Warm up: the name song (repeated from Week 1).
Continuing with bears & SEL in the library, I shared Laura Vaccaro Seeger’s Dog and Bear: two friends, three stories. This has always been a hit with the young crowd, and this week was no exception.
Our white board introduced a new symbol:
Part of my summer professional reading was Disrupting Thinking by Kyleen Beers & Robert Proust. Inspired by their Book-Head-Heart questioning strategy, I tweaked it to become Book-Brain-Heart. Because it was our first time seeing this strategy and it was with the K/1 students, only one icon was introduced. I believe that you go slow to ultimately go fast, especially in teaching new strategies.
Our questions today were to inspire the BRAIN to connect the story with our SEL expectations of Be Kind, Be Safe, Do Your Best, Help the Rest. The students were asked to think of ways Dog and Bear were KIND or SAFE in their stories. After each short story, we stopped and had turn-and-talk discussions with knee-neighbors to share how either Dog or Bear was KIND or SAFE. Interestingly, the children also expanded their discussion to include how they HELPED THE REST.

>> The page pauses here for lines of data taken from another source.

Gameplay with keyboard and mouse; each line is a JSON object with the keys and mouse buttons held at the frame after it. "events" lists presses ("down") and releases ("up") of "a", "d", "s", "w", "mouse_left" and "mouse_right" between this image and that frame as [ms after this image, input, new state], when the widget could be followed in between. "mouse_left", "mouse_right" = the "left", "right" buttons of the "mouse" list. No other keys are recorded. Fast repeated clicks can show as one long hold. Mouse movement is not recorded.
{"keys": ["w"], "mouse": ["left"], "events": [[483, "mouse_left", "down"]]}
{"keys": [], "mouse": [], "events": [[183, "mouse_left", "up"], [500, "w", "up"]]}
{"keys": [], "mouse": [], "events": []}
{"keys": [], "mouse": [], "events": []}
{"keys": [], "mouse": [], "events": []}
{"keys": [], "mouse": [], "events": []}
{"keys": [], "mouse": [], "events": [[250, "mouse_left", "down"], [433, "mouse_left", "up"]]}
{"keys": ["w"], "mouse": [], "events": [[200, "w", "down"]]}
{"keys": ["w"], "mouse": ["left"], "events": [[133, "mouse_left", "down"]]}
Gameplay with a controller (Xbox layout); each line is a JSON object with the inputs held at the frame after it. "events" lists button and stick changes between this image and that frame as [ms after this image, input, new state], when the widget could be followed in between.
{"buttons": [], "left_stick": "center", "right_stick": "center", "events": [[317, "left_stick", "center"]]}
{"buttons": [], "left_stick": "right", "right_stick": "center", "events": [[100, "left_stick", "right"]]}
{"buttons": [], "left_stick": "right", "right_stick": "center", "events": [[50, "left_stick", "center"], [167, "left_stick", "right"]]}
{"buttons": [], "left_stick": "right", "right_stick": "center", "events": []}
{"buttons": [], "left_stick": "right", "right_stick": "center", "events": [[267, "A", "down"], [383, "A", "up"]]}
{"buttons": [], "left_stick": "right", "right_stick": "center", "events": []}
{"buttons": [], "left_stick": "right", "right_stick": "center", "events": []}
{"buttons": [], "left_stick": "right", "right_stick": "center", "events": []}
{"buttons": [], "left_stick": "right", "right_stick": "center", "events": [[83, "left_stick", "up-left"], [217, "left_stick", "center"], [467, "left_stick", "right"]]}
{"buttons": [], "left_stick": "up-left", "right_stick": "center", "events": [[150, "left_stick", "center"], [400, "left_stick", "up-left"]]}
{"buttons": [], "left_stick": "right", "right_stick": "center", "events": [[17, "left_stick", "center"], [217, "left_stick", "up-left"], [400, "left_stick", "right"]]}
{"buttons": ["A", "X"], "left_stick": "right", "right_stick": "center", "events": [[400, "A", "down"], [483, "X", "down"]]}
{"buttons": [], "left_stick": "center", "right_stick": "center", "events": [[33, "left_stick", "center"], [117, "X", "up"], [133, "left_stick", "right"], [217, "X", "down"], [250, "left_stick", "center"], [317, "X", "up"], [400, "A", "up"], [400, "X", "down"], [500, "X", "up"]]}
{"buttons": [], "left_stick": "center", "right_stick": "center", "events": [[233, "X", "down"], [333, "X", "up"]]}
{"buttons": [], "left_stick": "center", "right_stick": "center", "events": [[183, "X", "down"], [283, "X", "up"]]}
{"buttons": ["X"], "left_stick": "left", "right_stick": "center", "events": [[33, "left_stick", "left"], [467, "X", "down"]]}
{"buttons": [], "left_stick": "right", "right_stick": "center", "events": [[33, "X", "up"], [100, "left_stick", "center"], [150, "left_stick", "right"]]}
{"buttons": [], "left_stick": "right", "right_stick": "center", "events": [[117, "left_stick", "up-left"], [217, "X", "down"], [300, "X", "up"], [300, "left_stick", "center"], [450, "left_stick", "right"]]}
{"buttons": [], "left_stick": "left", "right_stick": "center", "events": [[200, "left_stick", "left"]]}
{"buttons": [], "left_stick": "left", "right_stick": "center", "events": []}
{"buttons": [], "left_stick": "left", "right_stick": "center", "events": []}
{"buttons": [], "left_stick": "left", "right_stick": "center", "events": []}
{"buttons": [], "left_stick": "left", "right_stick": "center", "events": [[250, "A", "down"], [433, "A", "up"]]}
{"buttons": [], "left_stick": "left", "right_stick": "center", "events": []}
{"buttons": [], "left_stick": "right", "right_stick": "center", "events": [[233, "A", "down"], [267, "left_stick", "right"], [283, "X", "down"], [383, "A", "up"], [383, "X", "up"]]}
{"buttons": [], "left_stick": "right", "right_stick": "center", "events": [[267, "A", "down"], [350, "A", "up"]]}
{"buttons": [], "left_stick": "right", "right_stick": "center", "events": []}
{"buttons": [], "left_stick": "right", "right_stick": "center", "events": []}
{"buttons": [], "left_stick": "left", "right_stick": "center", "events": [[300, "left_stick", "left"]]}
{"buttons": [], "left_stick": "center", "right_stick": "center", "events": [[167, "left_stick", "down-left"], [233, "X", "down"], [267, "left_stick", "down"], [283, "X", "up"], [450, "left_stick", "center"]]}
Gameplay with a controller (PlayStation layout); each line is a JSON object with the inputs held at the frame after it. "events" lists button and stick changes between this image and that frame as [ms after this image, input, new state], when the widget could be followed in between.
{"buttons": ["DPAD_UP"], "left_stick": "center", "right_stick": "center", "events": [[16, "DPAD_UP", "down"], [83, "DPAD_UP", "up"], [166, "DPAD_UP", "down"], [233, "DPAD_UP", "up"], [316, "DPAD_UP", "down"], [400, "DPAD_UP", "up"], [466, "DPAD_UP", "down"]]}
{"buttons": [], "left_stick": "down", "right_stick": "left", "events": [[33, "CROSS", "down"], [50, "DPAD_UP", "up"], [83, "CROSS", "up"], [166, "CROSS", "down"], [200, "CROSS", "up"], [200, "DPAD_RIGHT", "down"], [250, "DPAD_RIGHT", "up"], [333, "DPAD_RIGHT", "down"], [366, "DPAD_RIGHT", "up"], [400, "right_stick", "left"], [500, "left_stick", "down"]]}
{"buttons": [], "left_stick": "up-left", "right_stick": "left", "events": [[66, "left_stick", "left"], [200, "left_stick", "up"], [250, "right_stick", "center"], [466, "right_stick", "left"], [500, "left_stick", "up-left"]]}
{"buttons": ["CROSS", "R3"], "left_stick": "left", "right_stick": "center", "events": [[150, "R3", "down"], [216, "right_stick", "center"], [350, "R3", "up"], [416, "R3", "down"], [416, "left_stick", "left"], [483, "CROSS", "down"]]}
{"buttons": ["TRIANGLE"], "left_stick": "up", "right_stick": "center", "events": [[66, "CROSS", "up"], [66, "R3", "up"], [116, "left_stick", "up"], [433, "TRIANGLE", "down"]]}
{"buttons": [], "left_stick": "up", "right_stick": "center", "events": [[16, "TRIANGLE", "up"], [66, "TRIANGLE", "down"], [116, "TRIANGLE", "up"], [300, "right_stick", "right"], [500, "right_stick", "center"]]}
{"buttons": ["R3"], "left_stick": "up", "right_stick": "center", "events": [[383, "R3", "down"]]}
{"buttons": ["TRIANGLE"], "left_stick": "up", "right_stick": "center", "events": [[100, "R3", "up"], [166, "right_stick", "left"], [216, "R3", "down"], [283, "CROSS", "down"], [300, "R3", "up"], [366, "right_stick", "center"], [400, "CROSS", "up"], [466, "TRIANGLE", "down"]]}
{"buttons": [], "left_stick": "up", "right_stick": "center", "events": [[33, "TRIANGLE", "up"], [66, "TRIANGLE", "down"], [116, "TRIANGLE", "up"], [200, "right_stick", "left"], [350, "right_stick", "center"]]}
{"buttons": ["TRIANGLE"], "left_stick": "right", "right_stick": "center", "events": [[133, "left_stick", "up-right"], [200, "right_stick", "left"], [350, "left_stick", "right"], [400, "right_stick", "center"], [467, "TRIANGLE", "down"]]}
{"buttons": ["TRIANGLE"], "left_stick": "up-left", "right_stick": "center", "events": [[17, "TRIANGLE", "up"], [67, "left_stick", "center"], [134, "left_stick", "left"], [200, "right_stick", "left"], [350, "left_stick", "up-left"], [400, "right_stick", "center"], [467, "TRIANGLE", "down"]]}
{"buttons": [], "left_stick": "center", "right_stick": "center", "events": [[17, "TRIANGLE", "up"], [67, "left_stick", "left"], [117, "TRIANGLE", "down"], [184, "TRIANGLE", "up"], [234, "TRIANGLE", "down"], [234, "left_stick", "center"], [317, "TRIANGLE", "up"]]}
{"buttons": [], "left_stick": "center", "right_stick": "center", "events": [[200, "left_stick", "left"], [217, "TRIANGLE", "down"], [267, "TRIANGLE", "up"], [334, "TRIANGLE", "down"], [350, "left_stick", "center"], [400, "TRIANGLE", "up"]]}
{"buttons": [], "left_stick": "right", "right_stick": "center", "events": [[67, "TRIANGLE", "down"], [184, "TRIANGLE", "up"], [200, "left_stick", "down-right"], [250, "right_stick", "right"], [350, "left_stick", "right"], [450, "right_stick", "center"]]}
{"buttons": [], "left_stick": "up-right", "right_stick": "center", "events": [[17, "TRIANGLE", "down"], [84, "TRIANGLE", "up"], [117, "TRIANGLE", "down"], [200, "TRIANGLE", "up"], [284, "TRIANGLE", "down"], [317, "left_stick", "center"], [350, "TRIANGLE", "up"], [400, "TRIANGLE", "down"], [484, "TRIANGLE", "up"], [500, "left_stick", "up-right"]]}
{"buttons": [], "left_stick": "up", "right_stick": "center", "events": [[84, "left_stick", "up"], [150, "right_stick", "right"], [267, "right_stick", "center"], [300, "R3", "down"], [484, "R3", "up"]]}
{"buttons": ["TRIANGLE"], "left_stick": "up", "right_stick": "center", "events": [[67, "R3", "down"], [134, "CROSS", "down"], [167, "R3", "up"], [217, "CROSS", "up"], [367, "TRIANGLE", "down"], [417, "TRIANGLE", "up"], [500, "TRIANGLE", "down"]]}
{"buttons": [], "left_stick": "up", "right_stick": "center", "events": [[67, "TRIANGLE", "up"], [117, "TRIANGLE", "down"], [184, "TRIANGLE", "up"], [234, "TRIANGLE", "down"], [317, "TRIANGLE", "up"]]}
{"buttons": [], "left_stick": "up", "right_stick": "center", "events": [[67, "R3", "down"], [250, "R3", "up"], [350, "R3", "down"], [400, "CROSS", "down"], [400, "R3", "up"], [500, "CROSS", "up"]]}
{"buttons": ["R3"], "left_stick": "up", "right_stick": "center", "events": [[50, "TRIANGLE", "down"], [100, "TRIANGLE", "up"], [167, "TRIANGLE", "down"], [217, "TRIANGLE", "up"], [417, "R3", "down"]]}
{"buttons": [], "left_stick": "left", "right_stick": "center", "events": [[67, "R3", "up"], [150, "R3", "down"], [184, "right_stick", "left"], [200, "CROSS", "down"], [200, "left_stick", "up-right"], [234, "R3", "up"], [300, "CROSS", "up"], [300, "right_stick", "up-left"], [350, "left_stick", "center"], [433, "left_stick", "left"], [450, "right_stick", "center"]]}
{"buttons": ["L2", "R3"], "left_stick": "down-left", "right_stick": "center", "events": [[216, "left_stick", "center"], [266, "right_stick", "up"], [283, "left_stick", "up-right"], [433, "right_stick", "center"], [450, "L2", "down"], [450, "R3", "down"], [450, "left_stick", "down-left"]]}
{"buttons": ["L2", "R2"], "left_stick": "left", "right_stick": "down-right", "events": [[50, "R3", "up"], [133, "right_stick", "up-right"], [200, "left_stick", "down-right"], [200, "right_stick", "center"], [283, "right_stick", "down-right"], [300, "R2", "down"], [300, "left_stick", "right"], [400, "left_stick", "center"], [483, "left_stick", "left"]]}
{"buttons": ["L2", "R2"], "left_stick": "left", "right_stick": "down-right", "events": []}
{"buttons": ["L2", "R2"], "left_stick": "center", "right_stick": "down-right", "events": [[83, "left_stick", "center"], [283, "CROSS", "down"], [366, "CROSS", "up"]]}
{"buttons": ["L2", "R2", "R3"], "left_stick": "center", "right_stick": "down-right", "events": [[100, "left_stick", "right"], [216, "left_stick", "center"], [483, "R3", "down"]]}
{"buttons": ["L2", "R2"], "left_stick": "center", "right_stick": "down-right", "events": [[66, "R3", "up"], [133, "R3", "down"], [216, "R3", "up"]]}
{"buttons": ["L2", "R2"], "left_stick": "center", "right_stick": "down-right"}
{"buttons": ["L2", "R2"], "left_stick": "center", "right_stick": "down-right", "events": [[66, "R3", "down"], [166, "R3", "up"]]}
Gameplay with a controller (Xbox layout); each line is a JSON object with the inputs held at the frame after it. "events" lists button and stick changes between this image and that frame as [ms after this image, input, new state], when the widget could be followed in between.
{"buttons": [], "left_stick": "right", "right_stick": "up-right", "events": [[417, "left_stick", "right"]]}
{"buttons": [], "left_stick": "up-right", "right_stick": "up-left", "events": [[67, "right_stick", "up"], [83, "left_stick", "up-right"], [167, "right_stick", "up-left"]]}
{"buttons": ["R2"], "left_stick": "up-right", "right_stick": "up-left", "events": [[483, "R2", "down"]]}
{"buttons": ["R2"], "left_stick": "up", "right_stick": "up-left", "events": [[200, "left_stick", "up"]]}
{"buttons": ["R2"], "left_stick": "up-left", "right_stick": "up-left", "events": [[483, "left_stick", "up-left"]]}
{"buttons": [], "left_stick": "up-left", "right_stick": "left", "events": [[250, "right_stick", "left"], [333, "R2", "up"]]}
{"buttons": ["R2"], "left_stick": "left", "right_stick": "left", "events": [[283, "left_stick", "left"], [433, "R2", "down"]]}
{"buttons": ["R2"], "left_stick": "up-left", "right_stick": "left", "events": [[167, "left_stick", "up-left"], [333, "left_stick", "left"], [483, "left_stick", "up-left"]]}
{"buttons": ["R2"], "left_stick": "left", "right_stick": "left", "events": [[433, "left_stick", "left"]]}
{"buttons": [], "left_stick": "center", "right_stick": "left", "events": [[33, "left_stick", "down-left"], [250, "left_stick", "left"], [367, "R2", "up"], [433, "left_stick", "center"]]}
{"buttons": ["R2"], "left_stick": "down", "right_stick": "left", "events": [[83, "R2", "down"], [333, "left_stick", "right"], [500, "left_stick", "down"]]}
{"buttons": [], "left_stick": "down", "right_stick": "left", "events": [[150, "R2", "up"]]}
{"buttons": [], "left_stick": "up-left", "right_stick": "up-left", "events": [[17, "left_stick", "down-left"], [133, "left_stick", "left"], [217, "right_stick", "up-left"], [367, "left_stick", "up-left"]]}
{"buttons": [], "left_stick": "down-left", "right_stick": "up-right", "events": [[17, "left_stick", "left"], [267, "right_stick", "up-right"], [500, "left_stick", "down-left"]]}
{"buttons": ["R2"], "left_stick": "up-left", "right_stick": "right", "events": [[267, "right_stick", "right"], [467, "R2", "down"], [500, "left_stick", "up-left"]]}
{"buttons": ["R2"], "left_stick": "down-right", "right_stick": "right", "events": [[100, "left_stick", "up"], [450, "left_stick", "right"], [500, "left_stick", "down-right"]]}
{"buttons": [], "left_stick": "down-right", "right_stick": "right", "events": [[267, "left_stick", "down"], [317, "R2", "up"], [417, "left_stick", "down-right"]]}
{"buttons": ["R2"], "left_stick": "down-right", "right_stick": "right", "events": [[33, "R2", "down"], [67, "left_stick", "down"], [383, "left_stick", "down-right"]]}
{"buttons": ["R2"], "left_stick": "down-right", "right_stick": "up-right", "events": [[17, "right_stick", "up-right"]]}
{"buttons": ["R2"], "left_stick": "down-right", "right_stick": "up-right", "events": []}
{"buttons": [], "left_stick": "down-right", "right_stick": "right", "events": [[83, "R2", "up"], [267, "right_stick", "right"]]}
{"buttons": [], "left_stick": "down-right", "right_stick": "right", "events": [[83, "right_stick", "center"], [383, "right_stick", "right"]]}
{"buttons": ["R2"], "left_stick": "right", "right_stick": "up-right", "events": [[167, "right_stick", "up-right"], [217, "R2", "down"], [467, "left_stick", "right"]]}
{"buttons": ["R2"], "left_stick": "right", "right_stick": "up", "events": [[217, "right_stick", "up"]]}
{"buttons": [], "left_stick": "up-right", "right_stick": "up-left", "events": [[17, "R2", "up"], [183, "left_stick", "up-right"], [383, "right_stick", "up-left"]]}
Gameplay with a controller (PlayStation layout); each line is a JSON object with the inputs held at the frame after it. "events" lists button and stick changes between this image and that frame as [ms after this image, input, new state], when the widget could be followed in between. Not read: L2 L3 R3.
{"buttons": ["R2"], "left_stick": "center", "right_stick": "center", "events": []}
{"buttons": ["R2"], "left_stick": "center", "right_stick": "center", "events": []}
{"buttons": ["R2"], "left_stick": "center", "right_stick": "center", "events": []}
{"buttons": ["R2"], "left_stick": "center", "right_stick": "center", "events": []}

Self-checkout was better than before, and most children remembered their books. If they didn’t and they still wanted a book, it was allowed.
Stories with a SEL focus was today’s objective. Inspired by the Mood Meter from Yale’s RULER SEL curriculum, I created & introduced the emoji Mood Meter. It looks fun and kicked off our discussion: we talked about what the emoji’s might mean, how moods can change throughout the day, and how – if we were OK – we’d feel. Being OK isn’t bad or good – it’s medium, it’s OK. This led to our story: Amy Krouse Rosenthal’s The OK Book, illustrated by Tom Lichtenheld.
Side note: AmyKR is a favorite-favorite of mine. Share books that you love. Your joy shines through. Faking excitement or interest in a book? Kids can tell.
While reading, if students agreed with the character that they, too, were OK at ___, they tapped their head three times. This means “I know this” or “I agree here”. Lots of children were OK at kite-flying (must be the wind in London)!
After the story, students were asked to respond to a question on a sticky note: What are you OK at? These were attached to their library passes so they could be easily distributed. 🙂 In the future, I hope to use Padlet and have kids use their iPads to respond to questions like this.
Tech time! Somewhere in the readings or websites I’d seen in the first three weeks, I got the idea that a student survey was a requirement for my evaluation process. Some Pinterest searches provided inspiration for our Reading / Library Survey.
Other goals of the survey: to learn reading interests (to drive purchases), to discover likes and questions, and to informally observe/assess overall tech skill and typing comfort. Results to be analyzed in the next two weeks.
Overall, it went well…but there were learning moments. Too many of my questions required typewritten answers for this group. Some questions, which were included to learn a bit about the student as a person, weren’t well-received. Others were poorly worded. Here’s the version I’d use in the future (note: it’s a google doc).
For those wondering how they got to the survey: a tinyurl of our Destiny website, where a link to the survey was placed, made the process fairly painless. If the iPads had a QR code scanner, we’d have done that. By going to the Destiny homepage, we made a shortcut link to the desktop to use in the future. Storing surveys and weblinks in Destiny is easy and kid-friendly. Symbaloo would also work.
Both 3rd and 4th also had an intro to the emoji Mood Meter, and 4th had booktalks as part of their hour-long library class. Another lesson learned: booktalk first, survey second.